## [Assigned task]
In the data below, reproduce everything exactly except the images.

## [Data]
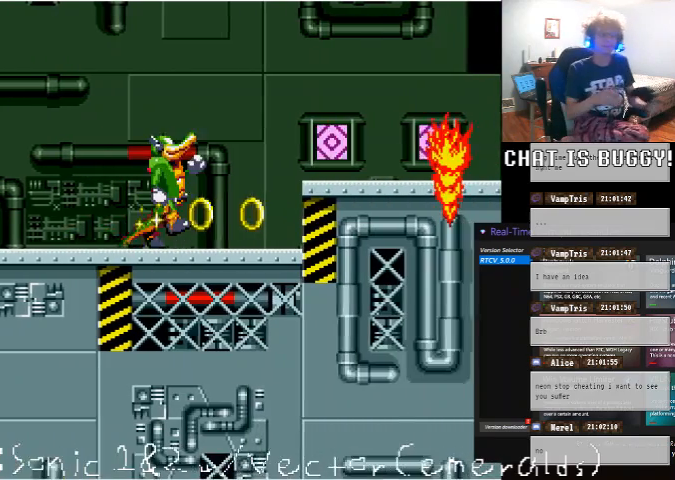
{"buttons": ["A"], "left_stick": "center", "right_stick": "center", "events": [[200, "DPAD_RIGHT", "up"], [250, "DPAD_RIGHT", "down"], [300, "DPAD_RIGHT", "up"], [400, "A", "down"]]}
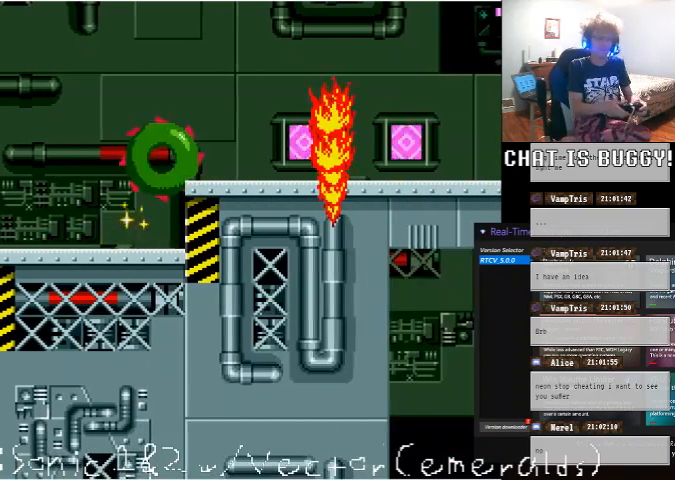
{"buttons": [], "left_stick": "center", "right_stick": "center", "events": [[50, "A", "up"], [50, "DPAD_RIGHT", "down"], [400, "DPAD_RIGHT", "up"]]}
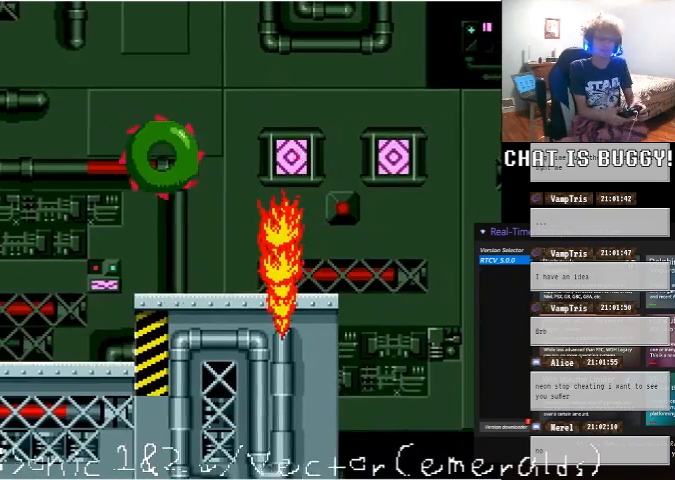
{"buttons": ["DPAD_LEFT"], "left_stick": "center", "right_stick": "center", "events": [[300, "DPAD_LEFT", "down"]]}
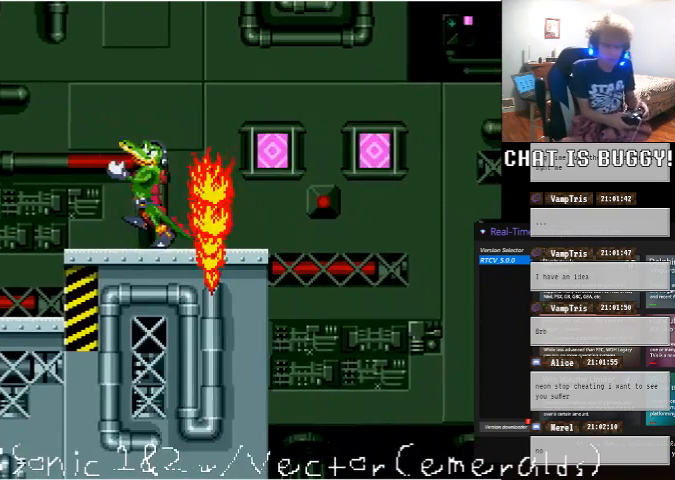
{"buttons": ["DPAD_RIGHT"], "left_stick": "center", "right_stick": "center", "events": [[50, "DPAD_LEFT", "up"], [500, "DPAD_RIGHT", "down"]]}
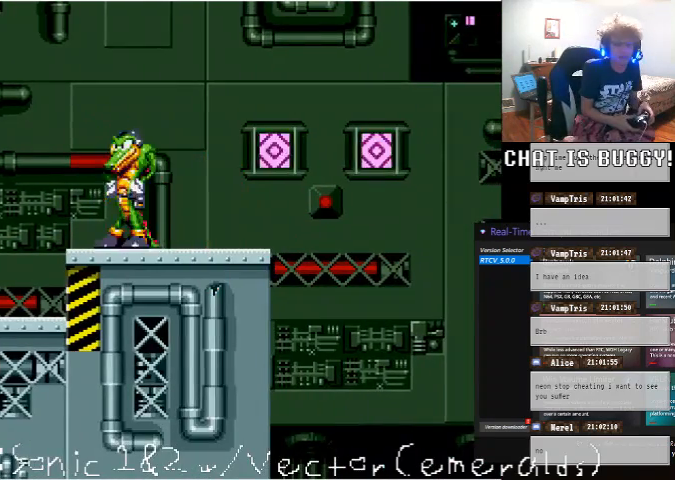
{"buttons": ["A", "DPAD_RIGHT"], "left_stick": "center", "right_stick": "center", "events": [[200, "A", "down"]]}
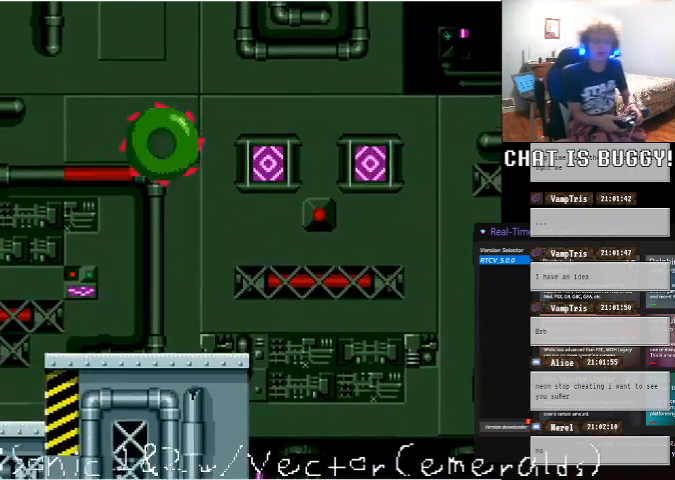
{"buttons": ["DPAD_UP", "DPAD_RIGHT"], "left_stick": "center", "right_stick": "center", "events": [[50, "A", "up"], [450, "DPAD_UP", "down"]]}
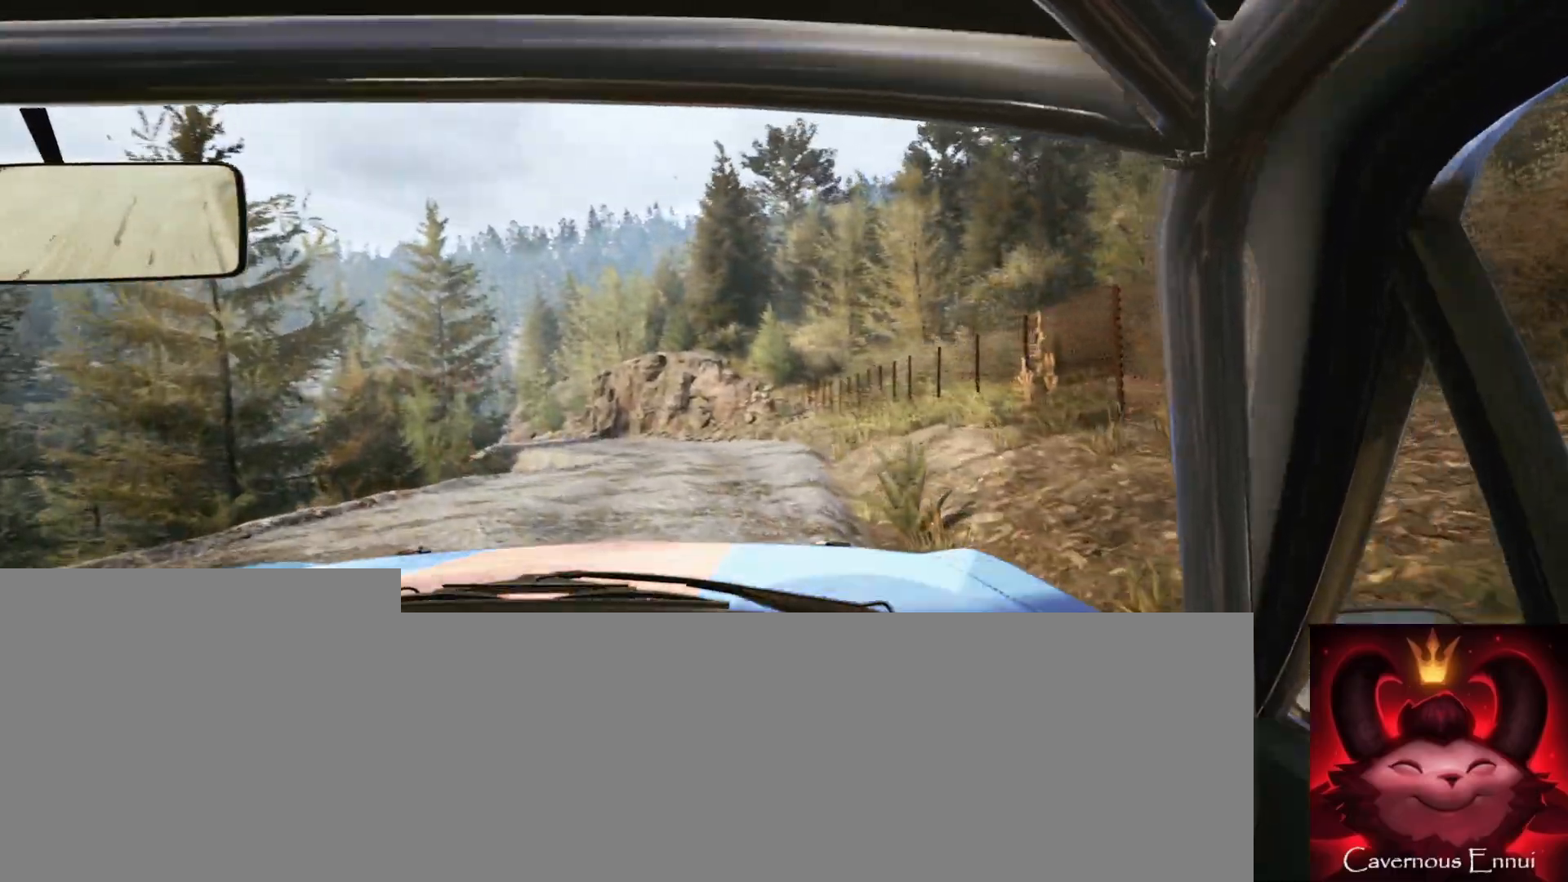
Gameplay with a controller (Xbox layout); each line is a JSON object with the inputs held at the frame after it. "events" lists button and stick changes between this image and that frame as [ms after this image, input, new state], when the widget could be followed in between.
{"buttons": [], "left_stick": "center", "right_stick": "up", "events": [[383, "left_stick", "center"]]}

## [Result]
{"buttons": ["A"], "left_stick": "center", "right_stick": "center", "events": [[200, "DPAD_RIGHT", "up"], [250, "DPAD_RIGHT", "down"], [300, "DPAD_RIGHT", "up"], [400, "A", "down"]]}
{"buttons": [], "left_stick": "center", "right_stick": "center", "events": [[50, "A", "up"], [50, "DPAD_RIGHT", "down"], [400, "DPAD_RIGHT", "up"]]}
{"buttons": ["DPAD_LEFT"], "left_stick": "center", "right_stick": "center", "events": [[300, "DPAD_LEFT", "down"]]}
{"buttons": ["DPAD_RIGHT"], "left_stick": "center", "right_stick": "center", "events": [[50, "DPAD_LEFT", "up"], [500, "DPAD_RIGHT", "down"]]}
{"buttons": ["A", "DPAD_RIGHT"], "left_stick": "center", "right_stick": "center", "events": [[200, "A", "down"]]}
{"buttons": ["DPAD_UP", "DPAD_RIGHT"], "left_stick": "center", "right_stick": "center", "events": [[50, "A", "up"], [450, "DPAD_UP", "down"]]}
Gameplay with a controller (Xbox layout); each line is a JSON object with the inputs held at the frame after it. "events" lists button and stick changes between this image and that frame as [ms after this image, input, new state], when the widget could be followed in between.
{"buttons": [], "left_stick": "center", "right_stick": "up", "events": [[383, "left_stick", "center"]]}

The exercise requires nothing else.